§ **DIRECTIONS**:
Please return everything from the line containing "Page size: 1654x1241." down to the line containing "title Cache Memory [82, 49, 1571, 257]" in the records below, copied unchanged and with both of those lines included.

§ **RECORD SET**:
-- START --

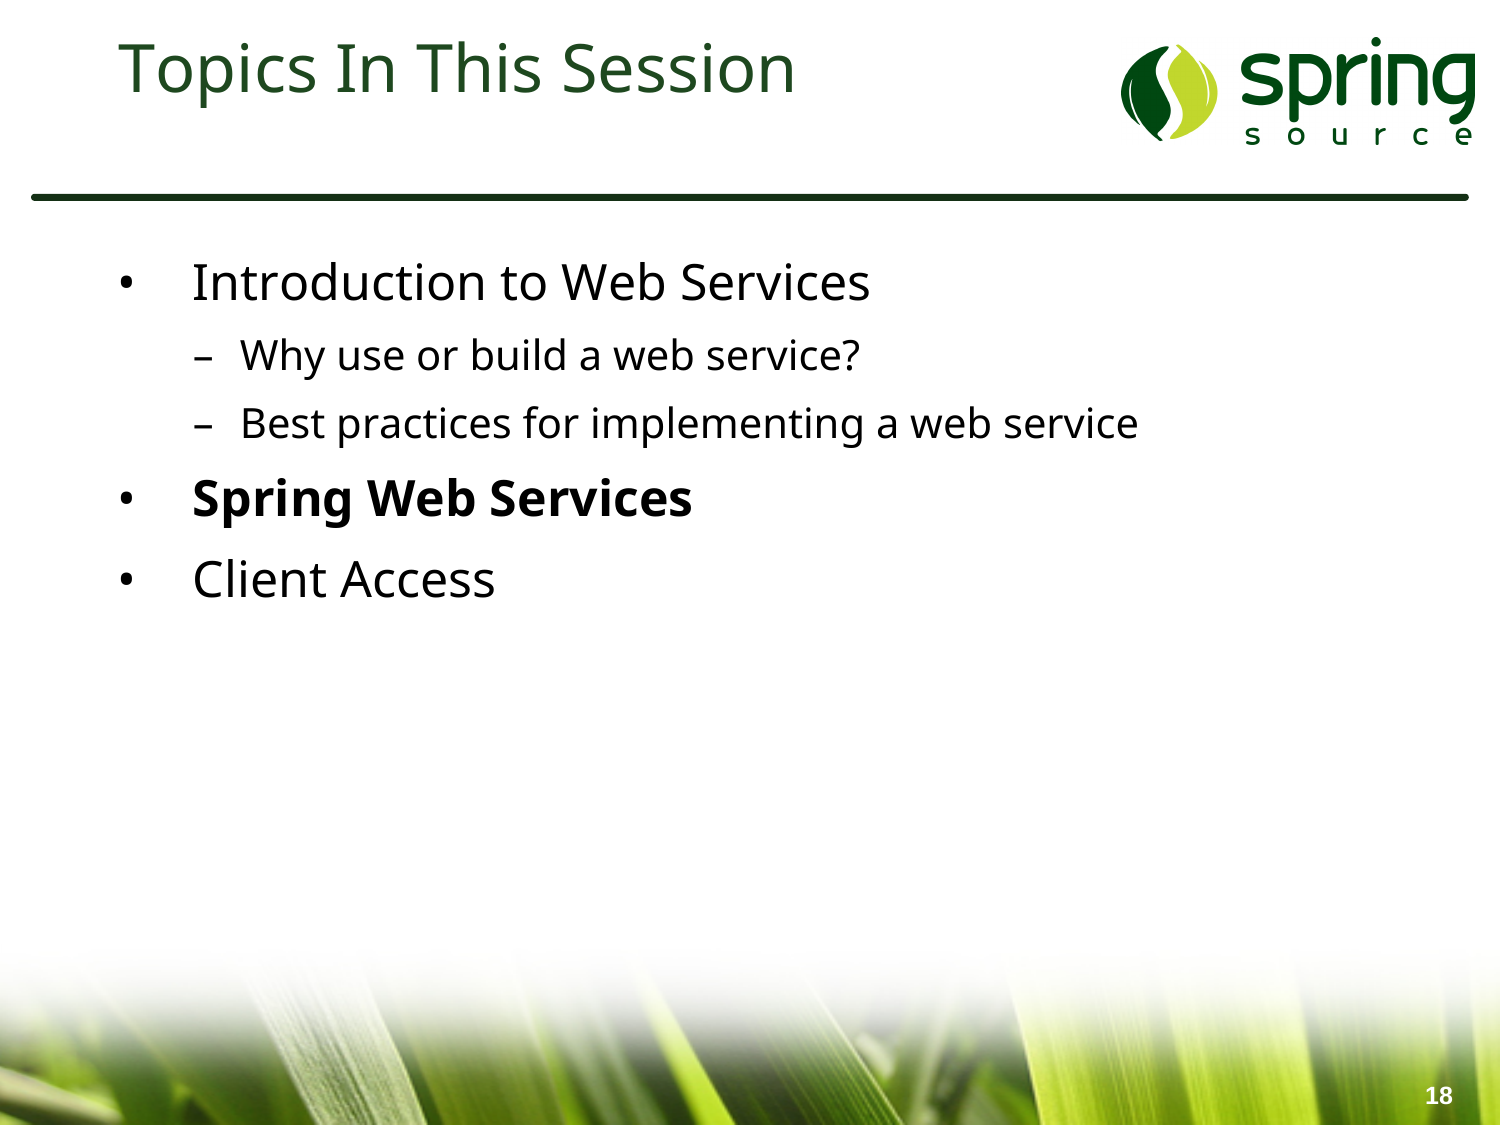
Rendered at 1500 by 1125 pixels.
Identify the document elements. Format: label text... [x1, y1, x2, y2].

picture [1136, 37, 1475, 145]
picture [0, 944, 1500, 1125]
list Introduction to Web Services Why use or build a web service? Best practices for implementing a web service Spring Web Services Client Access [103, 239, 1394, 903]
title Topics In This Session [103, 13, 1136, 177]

-- END --
-- START --

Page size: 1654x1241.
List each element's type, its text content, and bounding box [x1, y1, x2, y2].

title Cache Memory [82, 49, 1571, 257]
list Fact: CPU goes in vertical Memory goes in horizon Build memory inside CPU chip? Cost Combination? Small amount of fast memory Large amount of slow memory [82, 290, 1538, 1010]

-- END --

§ **FINISHED ANSWER**:
Page size: 1654x1241.
List each element's type, its text content, and bounding box [x1, y1, x2, y2].

title Cache Memory [82, 49, 1571, 257]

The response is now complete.